Teaching Python GIS users to be more rational
We, developers and documenters of GIS software for Python, have been teaching users to code irrationally. I'm certain that there's a cost to this and that we need to try to undo the damage as much as we can. Irrational coding happens in the real world. I'm largely self-taught as a programmer and have a long history of using and misusing software that I don't fully understand, cargo-culting code, etc. I've been there. This is part of the reason we write software, to put power in the hands of less expert computer users, and it seems to necessarily invite the problem of irrational programming. When software is baffling rather than enlightening, it can make the problem worse. Software ought to instead teach its users to think more rationally and reward them for doing so. In theory, there ought to be a virtuous circle here for open source software: rational users providing better bug reports and more effective community support, and becoming code contributors at a higher rate. Teaching users to be irrational, on the other hand, guarantees a steady and soul-sucking stream of frequently asked low grade support questions.

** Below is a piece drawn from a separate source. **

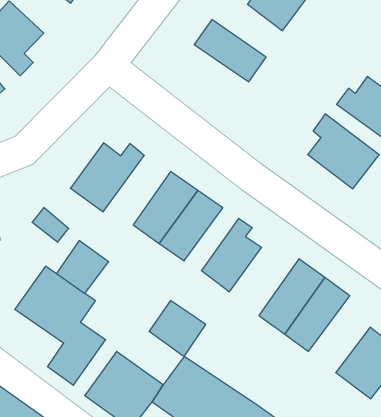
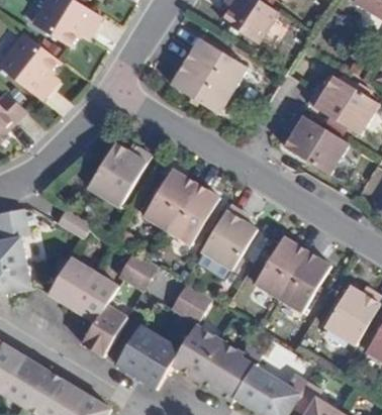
building: none -> [170,62,231,112]
building: [56,241,109,293] -> [116,249,160,294]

I'm thinking about two things going on in Python GIS software in particular.
Exhibit A is the practice of teaching users to use del
to close or finalize
externalize resources like database connections and cursors. See
http://gis.stackexchange.com/search?q=%5Bpython%5D+%22+del+%22. Think hard
about this when you're developing, documenting, and supporting Python APIs. Do
you really want your users to have to know so much about the details of del
or what happens to Python objects after they employ del
? And whether it's
dependent on their interpreter's garbage collection? Do you really want to
teach them to rely on side-effects of del
?
Python's del
statement is all about namespace and container management and
has nothing directly to do with finalizing external resources:
Deletion of a name removes the binding of that name from the local or global namespace, depending on whether the name occurs in a global statement in the same code block. If the name is unbound, a NameError exception will be raised.
It is illegal to delete a name from the local namespace if it occurs as a free variable in a nested block.

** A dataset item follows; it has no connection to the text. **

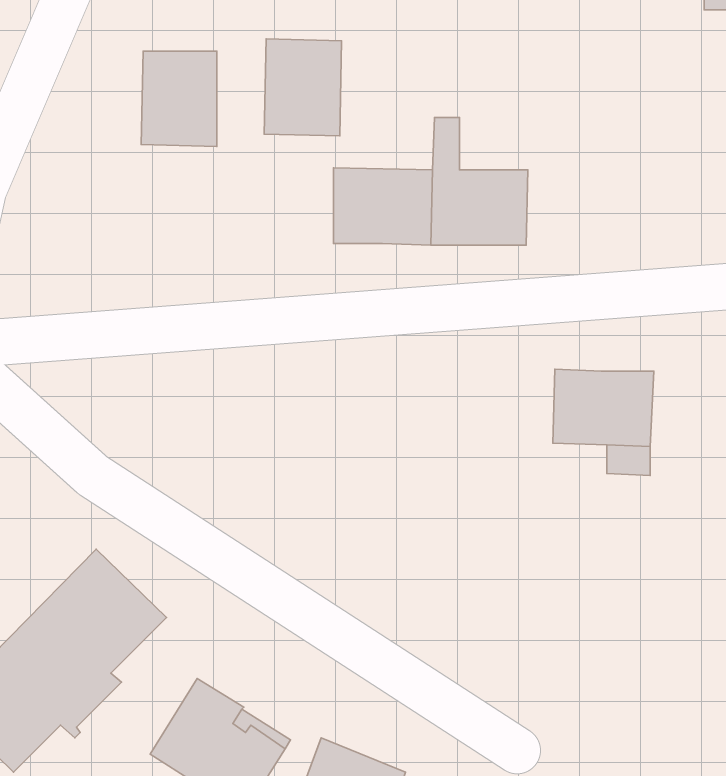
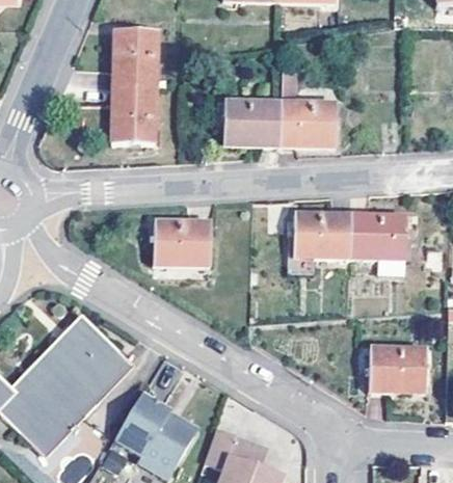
building: [264,39,342,136] -> [111,86,156,142]
building: none -> [294,215,351,259]
building: none -> [154,221,212,267]
building: none -> [369,352,424,393]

Deletion of attribute references, subscriptions and slicings is passed to the primary object involved; deletion of a slicing is in general equivalent to assignment of an empty slice of the right type (but even this is determined by the sliced object).
Think about this too: will del
work to close and finalize external stuff if
the name you're deleting is not in a local or global namespace, but is a list
or dict item? Or if you've bound two names to the same object do you have to
del
both names or just one?
Any closing of external resources is a side effect, and side effects in software are almost always less than deterministic in nature. Teaching users to rely on side effects is, in effect, teaching them to program irrationally. Here's a user (not a GIS user, either) who has been particularly harmed, IMO: http://stackoverflow.com/a/12626643/159235.
The reason that del
works at all when it does is that the object to which
the name was bound has a __del__() method that calls another method that
finalizes. Just make that other method part of your API, document it well, and
you have users programming rationally and getting rational results like
external files and resources closed and freed precisely when they should be.

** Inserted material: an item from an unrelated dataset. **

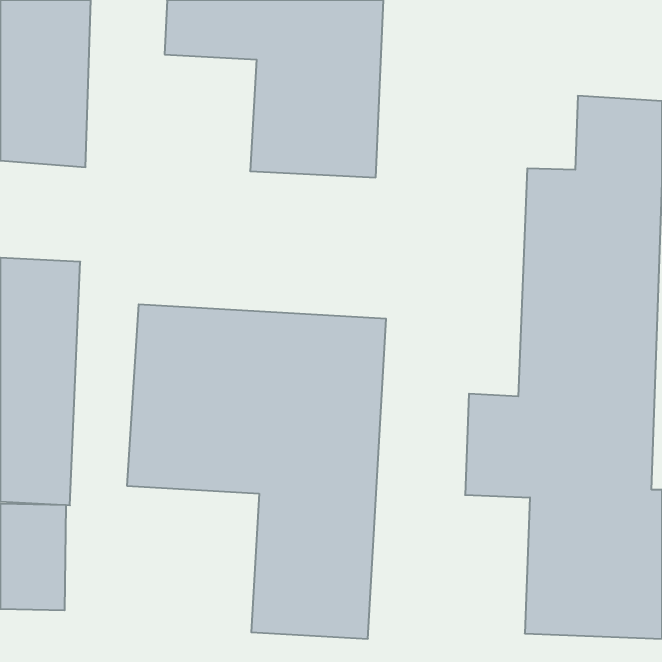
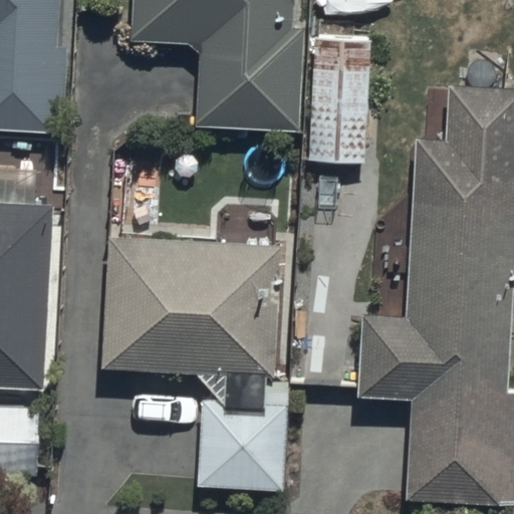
building: none -> [307,28,367,154]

To their credit, the ArcPy developers have corrected this in recent versions, but any visit to GIS StackExchange shows that the damage caused to programmers continues.
Exhibit B is the practice of teaching users to rebind names to None
to
finalize, as in GDAL/OGR Python bindings.
Before you write an API like this or write a tutorial or book chapter that
advocates this, ask yourself what is so special about None
in this case?
Will rebinding that name to 0
, or True
, or "abracadabra!"
work just
as well? Why or why not? A library developer or teacher or writer should know
the answer to this and be able to explain it.
None
truly is special
in Python (just compare the results of None = 1
and False = 1
at your
interpreter prompt to see), but is its special nature the thing that causes
finalization, or is it the binding, or what? What is actually going on in the
software and how do we teach users to use it rationally?
In fact, the reason rebinding to None
works when it does is the same as
above: some finalizing method is called by the interpreter when the object is
no longer referenced by anything else. Just expose that method to programmers
and you have a less baffling API.
In other words, explicit is better than implicit. Teach users to close and finalize external resources explicitly instead of teaching them to do something else that has finalization as a side effect, and let's see if we all profit from more rational Python GIS programmers.